Ms. Toensing. Go ahead. I am sorry. I thought you were through.

 

Mr. Leser. No. I was trying to finish. So they go through a process of looking through these, and there may be 10, there may be 20. It varies with the audit. They then decide from that process whether or not there needs to be a written letter, and then what items, if any, should go in the written letter that are appropriate.

Looking at this, the genesis of this is a newsletter that came to someone in our tax department, who wrote this note on the next page behind it, indicating that they believed that this comment should be included, and the Susan is a Susan in our tax department. I noticed this newsletter is dated April 21, 1997. The audit field work has already been long completed, and I believe that Susan, just making comments as tax people do, passed this along to Rebecca for her to include it, as I look at this note.

Like I said, in the process of drafting the advisory letter, which is done after the audit is complete, the managers will look at that information and then decide whether the letter should be prepared. The draft letter that was prepared did not include this comment.

 

Ms. Toensing. Excuse me. I need to ask you a few more questions. Did you remember all this after you talked with your counsel yesterday?

 

Mr. Leser. I did not see these documents, as I was about to get to, if you will allow me to finish, please--

 

Ms. Toensing. I only have so much time, so I have to ask you some more questions.

 

Mr. Leser. Of course.

 

Ms. Toensing. But if you would like to meet with us at a time after this hearing, we would love to meet with you. We would love to have an interview.

Let me just read to you the recommendation here. That says, "We recommend that memos to support such distribution not highlight the political nature of the contribution, in order to protect the exempt status of the organization. The IRS may question the excessive use of member dues for such activities relative to other member benefits. Also, consider transferring the money to the PAC to distribute."

I don't know, are you a lawyer also?

 

Mr. Leser. No, I am not.

 

Ms. Toensing. Smart. Smart person, there. But in the legal arena, those who do this kind of law know that there is case law that says that if a Union transfers money from its general funds to its political funds, it is taxed. Are you aware of that?

 

Mr. Leser. I am not a tax expert.

 

Ms. Toensing. All right. Are you aware that 2 USC 44 1b(a) states that it is illegal for any labor organization to make a contribution or expenditure in connection with any election at which a Senator or Representative in Congress are to be voted for or in connection with any primary election or political convention or caucus?

 

Mr.
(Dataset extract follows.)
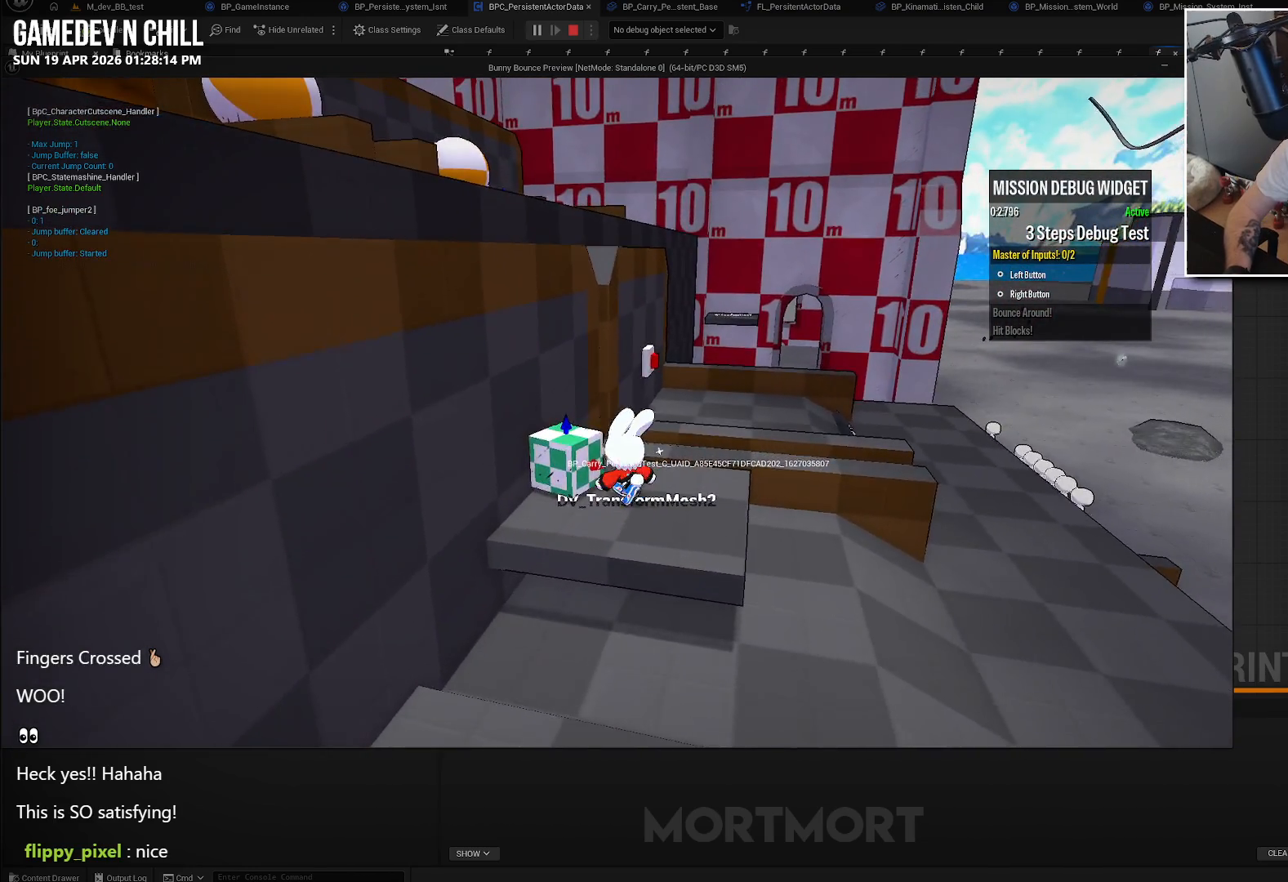
{"buttons": [], "left_stick": "center", "right_stick": "center", "events": [[33, "left_stick", "center"], [183, "Y", "down"], [333, "Y", "up"]]}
Leser. No, I am not.

 

Ms. Toensing. I have the statute for you in II.C.

So there appear to be two issues raised by these documents that could warrant further investigation. That is, as this document indicates, the money spent in these transactions lose their tax exempt status under the relevant tax laws, and I have a case at II.E for you to review; and second, whether these contributions are a violation of the FEC law, specifically 44b(A), which I just cited.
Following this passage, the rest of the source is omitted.